9th President of Florida A&M University
- In office 2002–2004
- Preceded by: Henry Lewis III, Frederick S. Humphries
- Succeeded by: Castell V. Bryant, James H. Ammons

Personal details
- Born: Fred Jerome Gainous July 6, 1947 (age 78) Tallahassee, Florida, U.S.
- Children: 3
- Alma mater: Florida A&M University (BS); University of Florida (graduate);

= Fred Gainous =

American academic administrator

Fred Jerome Gainous (born July 6, 1947) is an American academic administrator. He was the 9th president of Florida A&M University, serving from 2002 until 2004. He also served as chancellor of Alabama's community college system from 1988 until 2002.

==Early life and education==
Gainous was born on July 6, 1947 in Tallahassee, Florida, where he grew up in the Frenchtown neighborhood and attended Lincoln High School.

After high school, Gainous attended Florida A&M University, paying for his education by working as a janitor at the university library and a doctor's home. Gainous graduated from Florida A&M in 1969 with a bachelor's degree in agricultural education. After two years teaching high school, he enrolled in graduate school at the University of Florida College of Agricultural and Life Sciences and completed a master's degree in agricultural education in 1972. In 1975, Gainous completed an Ed.D. at the University of Florida College of Education with a thesis titled The role of the county adult education administrator in Florida.

==Career==

From 1985 to 1987, Gainous an associate commissioner at the Kansas State Department of Education. Then from 1987 to 1988, Gainous was an associate vice president at St. Petersburg College.

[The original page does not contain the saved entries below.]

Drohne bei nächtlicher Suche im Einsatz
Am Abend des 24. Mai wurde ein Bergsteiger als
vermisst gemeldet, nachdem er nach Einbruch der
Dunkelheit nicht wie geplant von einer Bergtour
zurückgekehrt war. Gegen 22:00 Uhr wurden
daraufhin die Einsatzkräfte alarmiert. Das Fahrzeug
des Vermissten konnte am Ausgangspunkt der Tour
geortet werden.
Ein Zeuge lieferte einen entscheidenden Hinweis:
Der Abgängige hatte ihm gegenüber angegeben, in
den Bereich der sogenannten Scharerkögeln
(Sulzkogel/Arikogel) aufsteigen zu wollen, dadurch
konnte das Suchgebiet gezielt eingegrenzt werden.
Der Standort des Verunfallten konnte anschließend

Gainous served as the chancellor of the Alabama Department of Postsecondary Education (overseeing the Alabama Community College System) from 1988 to 2002.
Gainous returned to Florida A&M University in the role of university president in 2002.
However, Florida A&M experienced financial struggles under his presidency such as a $1.8 million deficit, employees criminally charged with theft, and late financial aid payments to students. On September 28, 2004, the Florida A&M board of trustees voted 8–4 to fire Gainous after year's end, citing mismanagement of school finances and the move of the Florida A&M Rattlers football team to NCAA Division I-A, among other problems.